Document Metadata Extraction with Fenic
This example demonstrates how to extract structured metadata from unstructured text data, using Fenic's semantic extraction capabilities. It compares two different approaches for defining extraction schemas.
Overview
Document metadata extraction is a common use case for LLMs, allowing you to automatically parse and structure information from various document types including research papers, product announcements, meeting notes, news articles, and technical documentation.
This example showcases:
- Two Schema Approaches: ExtractSchema vs Pydantic models
- Structured Extraction: Converting unstructured text to structured metadata
- Zero-Shot Extraction: No examples required
Schema Approaches Compared
ExtractSchema Approach
doc_metadata_schema = fc.ExtractSchema([
fc.ExtractSchemaField(
name="keywords",
data_type=fc.ExtractSchemaList(element_type=fc.StringType),
description="List of key topics and terms"
)
])
Advantages:
- ✅ Supports complex data types (lists, nested structures)
- ✅ Native Fenic schema definition
- ✅ Type-safe with proper list handling
Pydantic Model Approach
from typing import Literal
class DocumentMetadata(BaseModel):
keywords: str = Field(..., description="Comma-separated list of key topics and terms")
document_type: Literal["research paper", "product announcement", "meeting notes", "news article", "technical documentation"] = Field(..., description="Type of document")
Advantages:
- ✅ Familiar Python class syntax
- ✅ Leverages existing Pydantic knowledge
- ✅ Supports Literal strings for constraining output values
- ❌ Limited to simple data types (str, int, float, bool, Literal)
Sample Data
The example processes 5 diverse document types:
- Research Paper - Academic abstract with technical terms
- Product Announcement - Marketing content with features and pricing
- Meeting Notes - Internal documentation with decisions and action items
- News Article - Breaking news with facts and impact
- Technical Documentation - API reference with specifications
Extracted Metadata Fields
- Title: Main subject or heading of the document
- Document Type: Classification (research paper, product announcement, etc.)
- Date: Any relevant date mentioned (publication, meeting, etc.)
- Keywords: Key topics and terms (list vs comma-separated string)
- Summary: One-sentence overview of the document's purpose
Key Differences in Output
ExtractSchema Keywords:
["machine learning", "climate modeling", "neural networks"]
Pydantic Keywords:
"machine learning, climate modeling, neural networks"
Usage
# Ensure you have OpenAI API key configured
export OPENAI_API_KEY="your-api-key"
# Run the extraction example
python document_extraction.py
Expected Output
The script will display:
- Sample Documents - Overview of loaded documents with text lengths
- ExtractSchema Results - Structured extraction using native Fenic schema
- Pydantic Results - Same extraction using Pydantic model
- Method Comparison - Side-by-side analysis of both approaches
When to Use Each Approach
Choose ExtractSchema when:
- You need complex data types (lists, nested objects)

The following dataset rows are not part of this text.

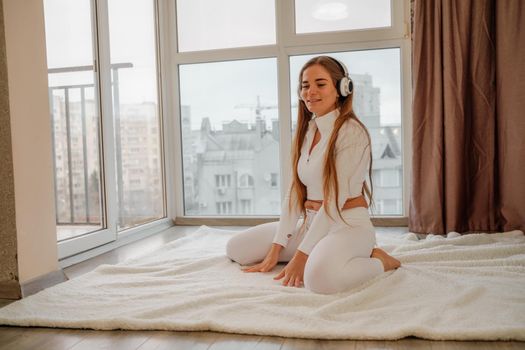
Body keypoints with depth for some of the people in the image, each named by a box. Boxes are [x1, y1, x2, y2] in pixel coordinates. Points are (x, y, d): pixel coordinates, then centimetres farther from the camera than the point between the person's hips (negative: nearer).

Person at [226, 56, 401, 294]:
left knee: (319, 276, -39)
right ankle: (317, 255, 14)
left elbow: (335, 200, -19)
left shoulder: (352, 132, -14)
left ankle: (378, 261, -6)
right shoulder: (306, 131, 10)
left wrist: (301, 256, -20)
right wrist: (275, 251, -2)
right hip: (311, 223, 8)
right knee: (236, 248, 5)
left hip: (348, 224, -8)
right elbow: (294, 192, 5)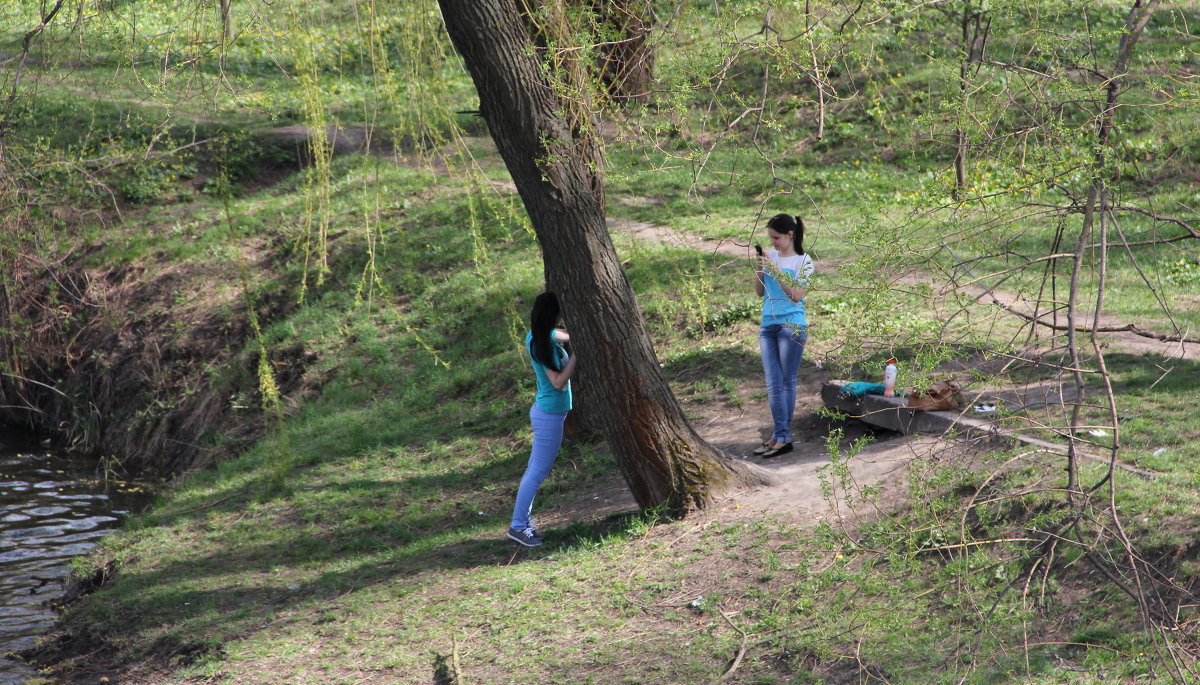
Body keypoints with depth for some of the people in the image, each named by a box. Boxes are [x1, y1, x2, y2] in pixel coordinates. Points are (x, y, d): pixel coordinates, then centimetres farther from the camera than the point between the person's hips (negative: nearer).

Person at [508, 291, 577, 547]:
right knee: (538, 472, -3)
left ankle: (523, 519, 23)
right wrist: (576, 355, -23)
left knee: (535, 470, 15)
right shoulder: (543, 345, -23)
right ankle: (518, 526, 1)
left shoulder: (537, 335, 4)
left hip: (544, 411, 10)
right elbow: (558, 382, -24)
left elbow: (567, 336, 22)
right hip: (550, 415, -10)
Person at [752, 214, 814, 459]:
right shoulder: (771, 256, 11)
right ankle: (779, 436, 4)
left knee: (787, 383, -2)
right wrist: (759, 268, -3)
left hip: (792, 326, -5)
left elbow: (797, 294, -13)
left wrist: (776, 270, -16)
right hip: (768, 326, 5)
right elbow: (760, 292, 14)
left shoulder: (803, 261, -3)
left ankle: (782, 437, 1)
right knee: (773, 385, 2)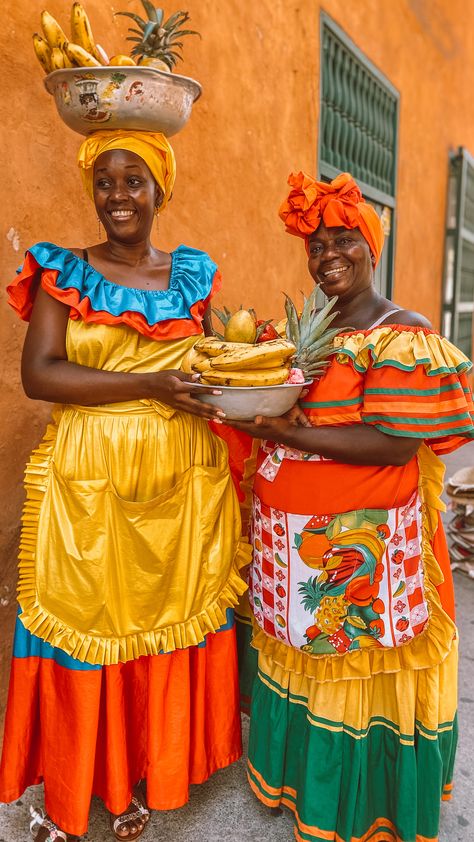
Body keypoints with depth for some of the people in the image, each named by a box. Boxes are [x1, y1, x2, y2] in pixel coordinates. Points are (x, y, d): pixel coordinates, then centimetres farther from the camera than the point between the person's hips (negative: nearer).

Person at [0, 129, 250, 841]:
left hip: (181, 481, 3)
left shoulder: (193, 272, 11)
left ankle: (145, 779, 33)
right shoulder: (62, 271, 2)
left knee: (172, 621, 10)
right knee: (84, 623, 5)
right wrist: (149, 386, -18)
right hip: (88, 481, -2)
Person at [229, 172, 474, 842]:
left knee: (354, 678, 9)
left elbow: (393, 443, -19)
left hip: (362, 552, -6)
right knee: (298, 663, 18)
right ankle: (300, 775, 43)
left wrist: (287, 432, -22)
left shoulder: (403, 334, -10)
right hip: (289, 543, 6)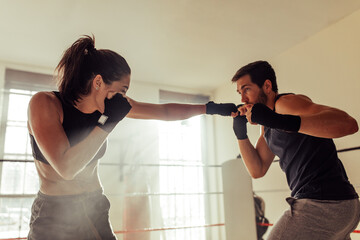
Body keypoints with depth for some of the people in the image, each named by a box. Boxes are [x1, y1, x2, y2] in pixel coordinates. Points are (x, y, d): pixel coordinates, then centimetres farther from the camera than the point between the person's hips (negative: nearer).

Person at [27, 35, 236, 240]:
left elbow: (165, 111, 4)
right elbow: (66, 168, -27)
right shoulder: (44, 103, -18)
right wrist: (108, 121, -25)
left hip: (95, 210, 5)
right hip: (54, 217, -4)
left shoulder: (117, 104, -5)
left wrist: (210, 108, 6)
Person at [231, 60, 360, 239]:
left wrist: (279, 121, -36)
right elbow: (257, 170, 12)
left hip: (323, 205, -10)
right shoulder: (267, 126, 16)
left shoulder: (285, 102, -13)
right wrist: (240, 133, 1)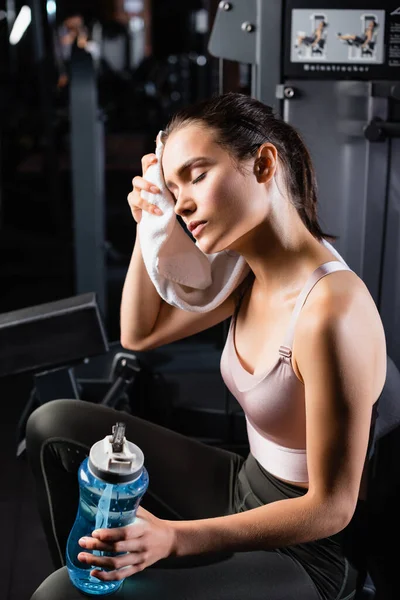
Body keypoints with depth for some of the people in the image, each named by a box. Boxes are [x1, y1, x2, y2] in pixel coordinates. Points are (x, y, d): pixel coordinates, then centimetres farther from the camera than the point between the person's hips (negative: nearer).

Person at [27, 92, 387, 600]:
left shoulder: (331, 310, -31)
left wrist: (172, 537, -30)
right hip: (245, 487, 8)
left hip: (305, 552, -8)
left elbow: (331, 506, -24)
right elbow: (138, 334, 8)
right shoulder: (245, 268, -5)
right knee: (54, 427, 8)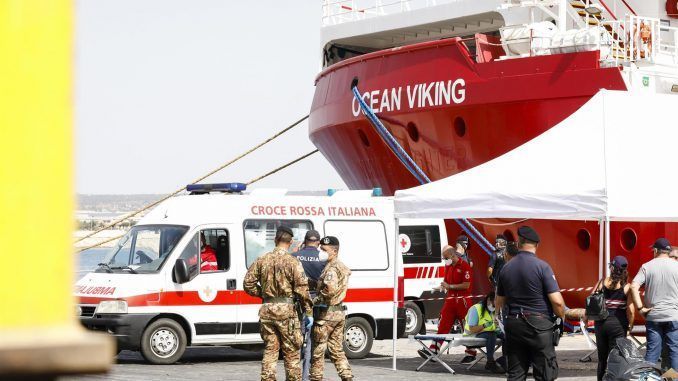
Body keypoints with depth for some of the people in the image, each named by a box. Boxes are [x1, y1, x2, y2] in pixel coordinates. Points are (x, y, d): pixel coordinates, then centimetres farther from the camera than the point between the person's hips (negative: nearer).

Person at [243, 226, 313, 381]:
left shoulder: (262, 260, 5)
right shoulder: (292, 262, -9)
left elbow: (248, 284, 5)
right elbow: (302, 290, -11)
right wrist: (308, 313, -5)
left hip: (266, 310, 4)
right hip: (286, 310, -4)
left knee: (270, 349, 11)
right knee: (291, 352, 4)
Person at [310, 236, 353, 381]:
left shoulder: (331, 268, -17)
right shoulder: (342, 267, 14)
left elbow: (331, 289, -31)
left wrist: (318, 299, -18)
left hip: (326, 314, -9)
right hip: (339, 313, 10)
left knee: (318, 350, 0)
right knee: (337, 350, 15)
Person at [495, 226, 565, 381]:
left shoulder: (506, 268, 6)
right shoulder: (542, 266, -10)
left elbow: (498, 303, 14)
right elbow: (557, 301, -14)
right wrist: (561, 316, 4)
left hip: (513, 326, 5)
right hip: (539, 326, -5)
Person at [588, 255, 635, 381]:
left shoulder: (602, 282, 1)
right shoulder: (626, 286, -7)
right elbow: (630, 308, -10)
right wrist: (630, 325, 4)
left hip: (600, 322, 3)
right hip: (618, 323, -3)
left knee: (602, 358, 14)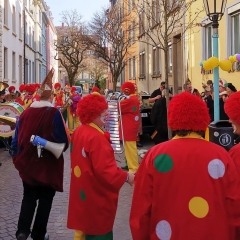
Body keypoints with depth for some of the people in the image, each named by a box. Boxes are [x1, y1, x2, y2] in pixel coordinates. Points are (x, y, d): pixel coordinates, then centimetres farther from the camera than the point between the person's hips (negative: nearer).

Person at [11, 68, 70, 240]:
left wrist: (17, 158, 16)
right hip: (48, 165, -3)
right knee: (45, 199, 13)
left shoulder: (26, 112, -4)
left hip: (28, 164, 3)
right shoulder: (54, 113, -15)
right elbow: (63, 140, -15)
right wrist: (65, 143, 8)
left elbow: (17, 139, 2)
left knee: (28, 197, 20)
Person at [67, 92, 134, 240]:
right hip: (96, 196, -9)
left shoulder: (79, 132, 6)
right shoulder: (96, 137, -25)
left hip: (83, 193, 10)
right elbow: (105, 170, -27)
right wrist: (126, 177, -16)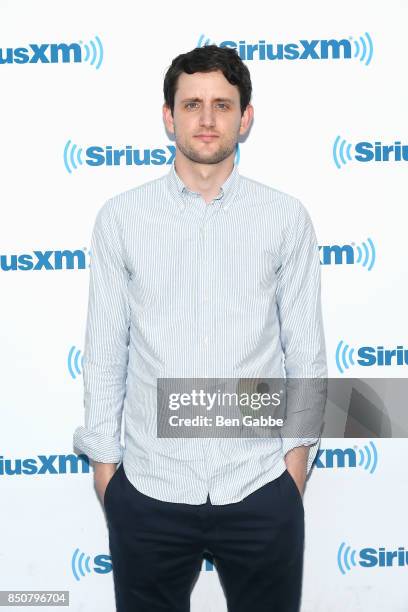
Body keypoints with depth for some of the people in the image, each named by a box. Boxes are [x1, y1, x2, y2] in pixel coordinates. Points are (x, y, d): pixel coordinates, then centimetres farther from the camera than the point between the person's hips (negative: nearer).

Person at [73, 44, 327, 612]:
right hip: (149, 488, 0)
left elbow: (306, 352, 2)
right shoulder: (120, 218, -2)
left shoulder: (287, 219, -2)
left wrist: (298, 459, 1)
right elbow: (104, 352, 1)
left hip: (261, 490, 0)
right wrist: (103, 462, 3)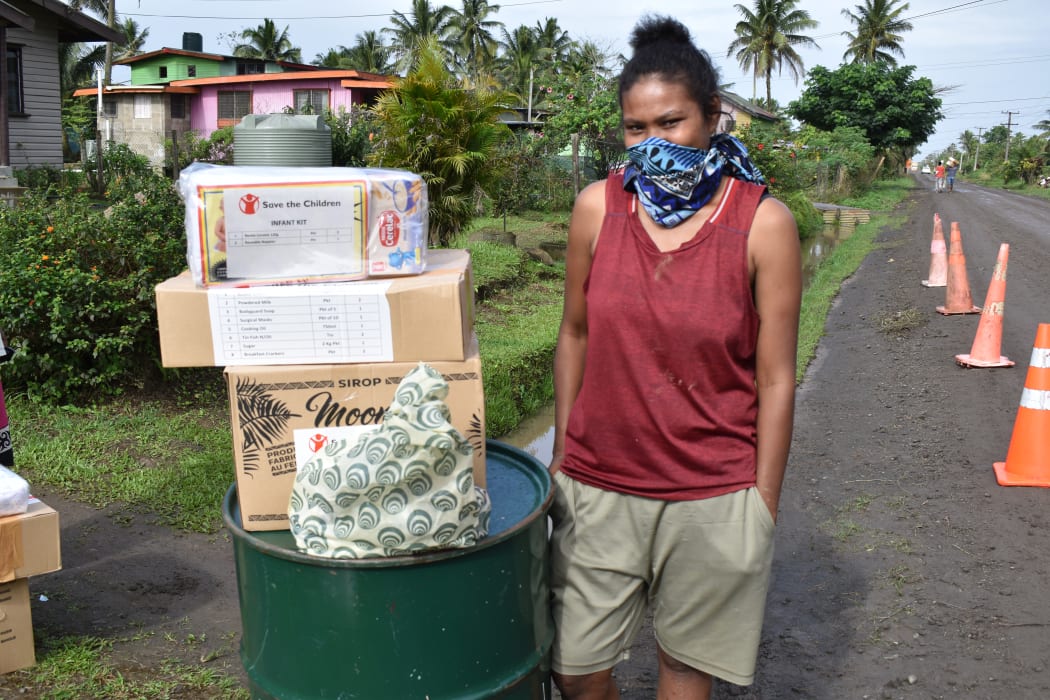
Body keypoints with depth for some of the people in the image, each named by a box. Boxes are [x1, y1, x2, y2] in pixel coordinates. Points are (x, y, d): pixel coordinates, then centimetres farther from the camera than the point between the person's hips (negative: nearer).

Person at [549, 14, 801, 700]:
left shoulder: (763, 223, -10)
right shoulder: (597, 207, -3)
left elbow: (775, 380, -6)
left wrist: (762, 509, -4)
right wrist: (563, 451, 11)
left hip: (712, 496, -2)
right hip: (597, 485, 2)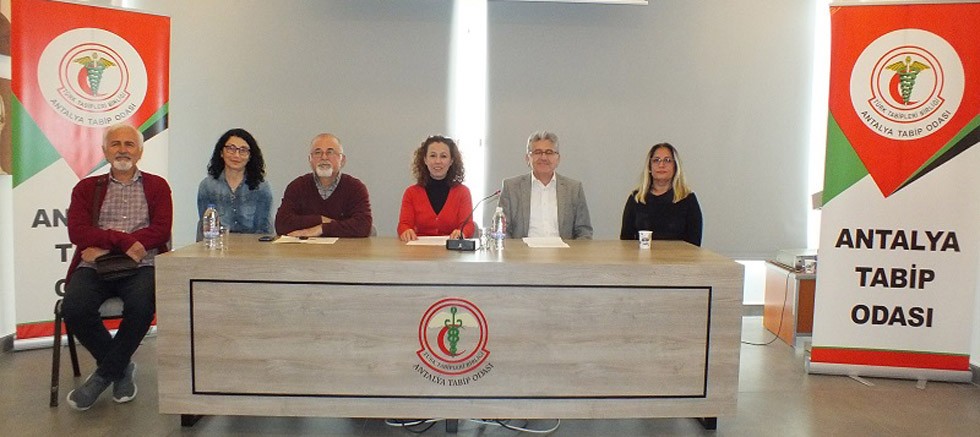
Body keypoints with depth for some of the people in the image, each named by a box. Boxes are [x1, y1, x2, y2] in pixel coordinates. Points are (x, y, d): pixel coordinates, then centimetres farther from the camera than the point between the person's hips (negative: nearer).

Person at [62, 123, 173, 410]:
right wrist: (125, 240, -15)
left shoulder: (157, 186, 14)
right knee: (74, 308, -28)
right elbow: (77, 232, 1)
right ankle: (122, 368, -2)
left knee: (141, 306, -33)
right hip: (95, 267, 2)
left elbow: (160, 231, -1)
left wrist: (105, 245, -8)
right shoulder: (86, 188, 18)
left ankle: (103, 375, -9)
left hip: (140, 266, -2)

- Working primarily within Fenic ecosystem
- Type safety is important for downstream processing
Choose Pydantic when:
- You prefer familiar Python class syntax
- Your team has existing Pydantic expertise
- Simple data types meet your requirements
Learning Outcomes
This example teaches:
- How to perform zero-shot semantic extraction
- Differences between schema definition approaches
Perfect for understanding Fenic's semantic extraction capabilities and choosing the right schema approach for your use case.